Case Study: Trutina Soil – Irrigation Strategy in Soil
Number of soil moisture (EC, Temp.) sensors may vary depending on customer needs.
These sensors must be placed in different soil depths, our recommendation is 15 and 20 centimeters, but it is very dependent on the local soil conditions.
We are going to display the relevant values on the brand new Trutina Soil dashboard which will help growers decide when and how much they need to irrigate in order to optimize the nutrition dosage.
The growers have the possibility to enter reference values (max-min) and then they only need to keep the “meter” in between those, they can set these values according to the local conditions and their experiences.
If the values are under the minimum level, it is necessary to irrigate. Above the maximum level, there is no need for irrigation.

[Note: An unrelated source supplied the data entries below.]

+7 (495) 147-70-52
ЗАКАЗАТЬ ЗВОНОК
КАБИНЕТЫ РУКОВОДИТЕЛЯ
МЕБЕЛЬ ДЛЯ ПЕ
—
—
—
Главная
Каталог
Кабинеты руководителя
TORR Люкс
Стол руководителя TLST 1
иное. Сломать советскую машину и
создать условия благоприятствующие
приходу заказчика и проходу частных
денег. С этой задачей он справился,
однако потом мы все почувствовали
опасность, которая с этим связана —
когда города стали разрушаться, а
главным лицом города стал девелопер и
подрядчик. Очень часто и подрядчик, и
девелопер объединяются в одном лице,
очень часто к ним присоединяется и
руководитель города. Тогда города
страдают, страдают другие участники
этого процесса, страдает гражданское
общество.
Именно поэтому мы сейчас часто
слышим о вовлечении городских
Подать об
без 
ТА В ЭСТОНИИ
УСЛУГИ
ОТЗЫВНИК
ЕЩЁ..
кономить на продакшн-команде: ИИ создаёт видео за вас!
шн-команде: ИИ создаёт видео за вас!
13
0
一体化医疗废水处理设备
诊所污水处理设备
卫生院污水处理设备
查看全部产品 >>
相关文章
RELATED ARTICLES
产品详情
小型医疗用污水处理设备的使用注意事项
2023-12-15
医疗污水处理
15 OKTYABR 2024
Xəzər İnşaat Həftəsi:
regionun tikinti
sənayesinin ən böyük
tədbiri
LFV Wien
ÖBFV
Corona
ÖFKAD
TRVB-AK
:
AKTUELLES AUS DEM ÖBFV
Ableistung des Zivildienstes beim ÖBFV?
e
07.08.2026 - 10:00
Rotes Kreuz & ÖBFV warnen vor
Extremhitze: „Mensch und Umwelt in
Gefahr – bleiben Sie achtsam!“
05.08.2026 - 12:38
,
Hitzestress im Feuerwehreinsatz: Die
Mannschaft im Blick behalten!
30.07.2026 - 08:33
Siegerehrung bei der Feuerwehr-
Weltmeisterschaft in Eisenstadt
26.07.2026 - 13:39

One of the most important indicators is the ratio of irrigated water and radiation (ml/J/cm2). There is a standard value around 3 ml/J/cm2 that a plant can normally transpire throughout the day. So, if a grower can keep his value around this, he can secure a good irrigation strategy.
Additionally, there is another indicator, the soil moisture level (VWC), which has an optimum level depending on the local soil conditions. The optimum level can be set after fine-tuning the irrigation strategy. The goal is to find out how many irrigations does a grower need to keep the meter in between the adjusted (max-min) level, and what amount he neeeds to irrigate?
Biomass – when the plants are in balance, it is important to try to keep the biomass growth as linear as possible. Of course, it depends on the local conditions (geographical, technological etc.).
In practise, when a day’s biomass is in “– “level for longer period, the plants try to compensate the stress after the radiation becomes lower. But in this case the transpiration is going to be lower as well tmeaning the plants are “sucking” water, which requires extra energy. This is an energy robbing process; it should always be avoided.
It is also possible to view details and graphs for deeper analysis. This can help in following the influence of changes in the irrigation strategy.
Shown below is a nice case study, which is a perfect example of how useful and valuable it is to use Trutina Soil:
The screenshot below displays the irrigation strategy of tomato production in soil, during the first seven days, right after installation.
(Blue line in the chart: sensor 20 cm deep)
(Green line in the chart: sensor 15 cm deep)
During the first few days it can easily be seen that the sensor 20 cm deep (blue) shows a high value during irrigation, since most of the water was irrigated in one dose. At the same time the sensor 15 cm deep (green) is detecting overflow, water leaving the root zone, this amount is totally unreachable for the plant.
This is an extremely wasteful practice!
In the next few days, the grower irrigated two, then three smaller doses of water, the sensor 20 cm deep is registering smaller measured values.
How can the growers track how much water is necessary?
The one-time a day water dose was 4.24 liters through the three-piece drip irrigation units.
The three-time a day water dose was three times 1.65 litres = 4.95 litres, through the three-piece drip irrigation units
Later, the daily water dose was given four times at four times 0.72 litres = 2.88 litres, therefore they’ve saved more than 30% of water and fertilizer (4.24 litres versus 2.88 litres).
30% is already a lot even though the plants got bigger and the biomass production was 5 times higher (0.28 kgs versus 1.40 kgs). On top of all, the temperature and the irradiation has increased, which theoretically means a higher plant activity, which would mean higher water demand.
After optimizing the irrigation strategy of soil tomato production, we have been able to set up a soil water content level, which is identical to the substrate water content level in hydroponic production.